Не было на земле такого дела, от которого бежал бы дед. Он умел делать все — срубить избу, поставить крышу, отыскать воду в сухой степи и вырыть колодезь, отковать плуг и вылечить лошадь. Он колол свиней и стриг овец, бил волков и вырезал из теплой липы удобные ложки. Он знал леса и степи, воды и небо… и оттого он казался мне бессмертным, бесконечным и всемогущим. Он даже читал по слогам, а считать мог в уме, только, правда, в фунтах, пудах, аршинах и «четвертях».
— А коньки, ты обещал коньки, деда?
— Не хватайся за меня, — делает дед свирепое лицо, — на коньки два дня нужно, а отколь я их выкрою?
— Деда, а деда, мне бы хоть плохонькие?
— Иди кинь овцам сена! — рявкает дедок. — Коньки-и ему, ишь ты!
Но дня хватает на уговоры.
— Пойдешь со мной горн раздувать.
«Та-та-тэянь, та-та-та», — вызванивает молоток по наковальне.
— Обширкай их, одери окалину, — протягивает дед коньки, сизые и похожие на селедки. — Лемех из-за тебя, стервеца, сгубил.
И так всегда.
Как понять, угадать мне как — тяжелая ли, мачехина, жизнь нужна человеку или легкая, беззаботная, как погожий день, где лишь одно солнце, без теней и облаков? Отчего ломаются люди, высыхают или расползаются, и каким образуется человек, почему становится каменным, недоступным жалости, тяжелым, или он крот без света, во тьме, или он черная птица-ворон?
— Как это, деда, — допытываюсь у него, — как это так?

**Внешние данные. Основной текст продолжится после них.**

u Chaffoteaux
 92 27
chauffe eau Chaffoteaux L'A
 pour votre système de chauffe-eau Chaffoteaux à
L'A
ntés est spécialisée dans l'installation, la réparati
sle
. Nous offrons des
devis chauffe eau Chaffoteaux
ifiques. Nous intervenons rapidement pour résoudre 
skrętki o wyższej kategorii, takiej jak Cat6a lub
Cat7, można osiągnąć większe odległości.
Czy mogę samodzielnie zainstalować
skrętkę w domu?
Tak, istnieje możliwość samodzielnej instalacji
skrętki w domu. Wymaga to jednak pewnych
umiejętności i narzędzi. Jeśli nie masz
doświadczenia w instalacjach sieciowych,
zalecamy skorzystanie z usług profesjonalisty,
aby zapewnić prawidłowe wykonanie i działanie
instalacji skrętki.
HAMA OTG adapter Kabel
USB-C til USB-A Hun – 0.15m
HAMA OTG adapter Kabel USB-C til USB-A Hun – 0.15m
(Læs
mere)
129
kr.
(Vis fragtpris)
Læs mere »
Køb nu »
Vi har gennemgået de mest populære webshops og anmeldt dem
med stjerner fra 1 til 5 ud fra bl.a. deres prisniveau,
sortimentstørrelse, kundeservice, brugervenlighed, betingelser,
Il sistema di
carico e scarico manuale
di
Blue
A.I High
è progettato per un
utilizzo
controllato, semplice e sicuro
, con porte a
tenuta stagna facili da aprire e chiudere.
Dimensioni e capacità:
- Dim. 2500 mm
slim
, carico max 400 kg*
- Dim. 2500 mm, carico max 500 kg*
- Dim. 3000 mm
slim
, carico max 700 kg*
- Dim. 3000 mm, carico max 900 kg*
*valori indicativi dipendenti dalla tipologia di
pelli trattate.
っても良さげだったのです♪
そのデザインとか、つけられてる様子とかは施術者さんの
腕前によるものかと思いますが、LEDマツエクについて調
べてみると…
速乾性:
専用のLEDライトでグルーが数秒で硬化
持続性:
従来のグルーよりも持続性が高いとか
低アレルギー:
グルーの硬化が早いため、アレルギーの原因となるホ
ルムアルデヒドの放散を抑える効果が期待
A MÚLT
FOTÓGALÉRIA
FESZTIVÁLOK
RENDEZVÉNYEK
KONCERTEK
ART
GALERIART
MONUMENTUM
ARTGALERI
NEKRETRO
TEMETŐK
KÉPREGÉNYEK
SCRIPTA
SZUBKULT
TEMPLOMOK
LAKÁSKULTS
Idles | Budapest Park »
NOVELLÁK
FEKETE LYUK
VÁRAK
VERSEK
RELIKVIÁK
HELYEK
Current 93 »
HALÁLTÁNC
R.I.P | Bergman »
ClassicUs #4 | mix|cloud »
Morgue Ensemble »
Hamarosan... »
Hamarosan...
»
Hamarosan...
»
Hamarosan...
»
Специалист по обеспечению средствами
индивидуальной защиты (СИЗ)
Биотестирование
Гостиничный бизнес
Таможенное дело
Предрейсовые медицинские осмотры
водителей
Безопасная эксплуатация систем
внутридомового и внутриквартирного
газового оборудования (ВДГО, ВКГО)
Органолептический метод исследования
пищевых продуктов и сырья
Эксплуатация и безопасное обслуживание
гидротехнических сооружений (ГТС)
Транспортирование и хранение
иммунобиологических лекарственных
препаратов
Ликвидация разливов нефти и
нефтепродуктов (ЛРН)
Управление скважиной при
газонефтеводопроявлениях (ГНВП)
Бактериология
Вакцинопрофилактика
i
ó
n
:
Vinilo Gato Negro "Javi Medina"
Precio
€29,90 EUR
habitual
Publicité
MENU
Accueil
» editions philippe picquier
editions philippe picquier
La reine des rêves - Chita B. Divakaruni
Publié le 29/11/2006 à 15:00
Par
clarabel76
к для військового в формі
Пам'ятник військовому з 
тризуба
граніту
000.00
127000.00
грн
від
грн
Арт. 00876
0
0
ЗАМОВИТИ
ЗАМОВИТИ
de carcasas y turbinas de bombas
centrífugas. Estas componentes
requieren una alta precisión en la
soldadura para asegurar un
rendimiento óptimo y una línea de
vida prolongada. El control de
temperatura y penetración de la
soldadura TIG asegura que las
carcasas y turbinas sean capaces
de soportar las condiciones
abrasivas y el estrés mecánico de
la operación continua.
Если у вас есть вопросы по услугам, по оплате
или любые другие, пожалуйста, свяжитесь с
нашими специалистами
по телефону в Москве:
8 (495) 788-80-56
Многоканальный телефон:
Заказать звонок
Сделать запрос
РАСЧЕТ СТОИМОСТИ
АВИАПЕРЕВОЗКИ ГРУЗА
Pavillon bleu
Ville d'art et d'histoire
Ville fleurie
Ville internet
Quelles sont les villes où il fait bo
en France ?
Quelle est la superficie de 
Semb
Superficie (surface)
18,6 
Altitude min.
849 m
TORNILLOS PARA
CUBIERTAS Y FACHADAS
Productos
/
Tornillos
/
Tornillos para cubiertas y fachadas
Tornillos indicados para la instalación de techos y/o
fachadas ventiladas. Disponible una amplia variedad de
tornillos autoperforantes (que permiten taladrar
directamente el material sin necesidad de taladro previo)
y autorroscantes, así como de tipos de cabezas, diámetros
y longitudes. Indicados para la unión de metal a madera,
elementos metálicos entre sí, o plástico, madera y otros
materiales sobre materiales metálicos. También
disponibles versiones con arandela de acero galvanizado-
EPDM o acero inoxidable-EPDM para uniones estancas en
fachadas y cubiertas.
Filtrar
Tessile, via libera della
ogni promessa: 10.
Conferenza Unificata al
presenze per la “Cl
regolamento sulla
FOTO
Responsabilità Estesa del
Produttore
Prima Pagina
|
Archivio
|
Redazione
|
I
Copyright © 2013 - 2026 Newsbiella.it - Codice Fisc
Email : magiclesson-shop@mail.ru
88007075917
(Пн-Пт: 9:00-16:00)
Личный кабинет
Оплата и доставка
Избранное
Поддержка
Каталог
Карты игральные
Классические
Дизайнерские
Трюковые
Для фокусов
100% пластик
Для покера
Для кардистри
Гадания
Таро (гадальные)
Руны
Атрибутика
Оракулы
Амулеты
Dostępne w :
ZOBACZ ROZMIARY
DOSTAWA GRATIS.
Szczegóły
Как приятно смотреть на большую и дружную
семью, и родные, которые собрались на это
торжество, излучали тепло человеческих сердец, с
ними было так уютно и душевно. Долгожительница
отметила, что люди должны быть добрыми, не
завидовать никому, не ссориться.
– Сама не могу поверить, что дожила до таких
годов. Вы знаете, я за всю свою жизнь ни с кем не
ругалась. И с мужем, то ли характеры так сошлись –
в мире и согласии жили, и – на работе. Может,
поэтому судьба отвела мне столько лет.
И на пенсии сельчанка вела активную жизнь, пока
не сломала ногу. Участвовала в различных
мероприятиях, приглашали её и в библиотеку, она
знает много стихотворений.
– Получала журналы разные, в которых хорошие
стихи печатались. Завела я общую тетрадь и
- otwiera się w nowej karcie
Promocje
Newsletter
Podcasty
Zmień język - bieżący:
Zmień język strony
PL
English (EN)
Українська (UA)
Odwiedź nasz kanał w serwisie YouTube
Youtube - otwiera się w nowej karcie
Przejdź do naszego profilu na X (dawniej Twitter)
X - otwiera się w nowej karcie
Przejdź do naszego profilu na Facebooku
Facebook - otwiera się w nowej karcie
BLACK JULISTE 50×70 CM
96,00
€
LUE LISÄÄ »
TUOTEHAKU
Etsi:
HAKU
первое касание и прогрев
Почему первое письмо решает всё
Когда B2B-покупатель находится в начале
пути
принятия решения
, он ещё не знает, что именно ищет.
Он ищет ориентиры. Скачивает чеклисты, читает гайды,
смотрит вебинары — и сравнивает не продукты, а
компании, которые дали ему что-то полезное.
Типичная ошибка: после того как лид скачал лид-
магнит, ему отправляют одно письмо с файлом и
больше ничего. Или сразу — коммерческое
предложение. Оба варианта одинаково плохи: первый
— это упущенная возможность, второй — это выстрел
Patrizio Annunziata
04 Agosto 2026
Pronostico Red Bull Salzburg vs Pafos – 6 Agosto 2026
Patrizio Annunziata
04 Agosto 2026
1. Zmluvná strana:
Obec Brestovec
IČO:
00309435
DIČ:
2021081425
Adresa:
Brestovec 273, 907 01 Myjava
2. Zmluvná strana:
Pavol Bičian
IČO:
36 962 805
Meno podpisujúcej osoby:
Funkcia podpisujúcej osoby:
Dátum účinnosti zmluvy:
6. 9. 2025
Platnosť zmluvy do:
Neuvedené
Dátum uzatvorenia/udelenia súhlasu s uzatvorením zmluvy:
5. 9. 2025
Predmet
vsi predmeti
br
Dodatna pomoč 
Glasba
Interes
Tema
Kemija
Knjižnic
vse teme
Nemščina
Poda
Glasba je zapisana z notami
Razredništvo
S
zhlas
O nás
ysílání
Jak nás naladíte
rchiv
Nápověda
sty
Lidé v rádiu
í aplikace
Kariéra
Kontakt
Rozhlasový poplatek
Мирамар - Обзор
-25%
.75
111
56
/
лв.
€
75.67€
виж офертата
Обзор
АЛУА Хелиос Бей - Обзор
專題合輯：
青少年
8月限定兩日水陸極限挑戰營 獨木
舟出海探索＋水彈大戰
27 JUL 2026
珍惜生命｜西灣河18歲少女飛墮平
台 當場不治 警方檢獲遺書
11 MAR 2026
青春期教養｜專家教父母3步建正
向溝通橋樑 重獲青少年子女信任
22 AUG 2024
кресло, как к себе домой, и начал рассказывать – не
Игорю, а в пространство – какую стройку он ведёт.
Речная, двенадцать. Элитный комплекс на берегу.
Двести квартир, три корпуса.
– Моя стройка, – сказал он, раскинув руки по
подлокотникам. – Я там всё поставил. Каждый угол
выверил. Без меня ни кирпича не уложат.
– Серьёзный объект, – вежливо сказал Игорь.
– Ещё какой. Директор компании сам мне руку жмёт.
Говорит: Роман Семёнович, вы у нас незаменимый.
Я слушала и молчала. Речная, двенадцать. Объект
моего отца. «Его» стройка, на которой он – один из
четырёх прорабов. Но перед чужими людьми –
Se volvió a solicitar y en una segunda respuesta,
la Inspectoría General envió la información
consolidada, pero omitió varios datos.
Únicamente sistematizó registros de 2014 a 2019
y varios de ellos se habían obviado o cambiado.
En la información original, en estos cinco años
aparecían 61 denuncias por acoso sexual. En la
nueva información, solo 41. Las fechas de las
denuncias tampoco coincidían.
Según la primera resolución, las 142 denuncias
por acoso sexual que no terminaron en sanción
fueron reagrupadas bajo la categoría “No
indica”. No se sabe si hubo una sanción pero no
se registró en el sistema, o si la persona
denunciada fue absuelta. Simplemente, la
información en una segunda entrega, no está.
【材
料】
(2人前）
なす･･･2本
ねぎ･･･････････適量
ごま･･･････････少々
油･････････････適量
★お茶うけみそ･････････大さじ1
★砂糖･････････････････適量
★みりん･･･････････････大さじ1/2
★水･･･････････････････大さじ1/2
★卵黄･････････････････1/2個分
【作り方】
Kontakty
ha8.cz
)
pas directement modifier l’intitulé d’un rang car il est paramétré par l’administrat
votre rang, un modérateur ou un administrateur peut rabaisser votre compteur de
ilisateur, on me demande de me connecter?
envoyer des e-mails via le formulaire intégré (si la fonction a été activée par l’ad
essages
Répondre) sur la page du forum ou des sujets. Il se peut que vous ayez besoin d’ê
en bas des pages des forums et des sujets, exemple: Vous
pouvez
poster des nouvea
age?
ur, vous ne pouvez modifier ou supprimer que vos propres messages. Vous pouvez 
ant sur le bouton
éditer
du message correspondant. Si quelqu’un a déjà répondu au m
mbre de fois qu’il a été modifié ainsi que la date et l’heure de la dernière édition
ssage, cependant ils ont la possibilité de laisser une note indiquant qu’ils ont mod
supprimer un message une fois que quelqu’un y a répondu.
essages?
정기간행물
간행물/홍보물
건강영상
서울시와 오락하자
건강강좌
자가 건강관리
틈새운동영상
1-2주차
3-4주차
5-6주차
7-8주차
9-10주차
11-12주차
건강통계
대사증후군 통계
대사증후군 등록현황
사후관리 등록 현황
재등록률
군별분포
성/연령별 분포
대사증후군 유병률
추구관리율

Дед Антошкин — почему он тихий и светлый, а Кондрашкин — лютый, а Акимов — жадный? Они в такой же жизни, как и ты, и Ягерь, и бабка. И у нас одно село, в лесу одни и те же деревья, и река. Едим хлеб с одного поля, ягоду с одного сада, а все разные, деда, отчего?
— Кажный имеет свой глаз, ясно? — толкует мне дед. — Кто ласкает мир, а кто приценивается, ощупывает. И еще такие есть, кто не хочет видеть добра, а видит только тьму.
Дед — мечтатель, философ-самородок. Не древний иконописный старичок-сказочник, а живучий, крученый, мускулистый и глыбистый дед с белой бородой. В серебряные кольца убрана борода, и, почесывая, поскребывая ее, он вытаскивает, вынимает оттуда мудрые для меня мысли.
Многое знает дед.
— Собака-то умная? — спрашиваю деда.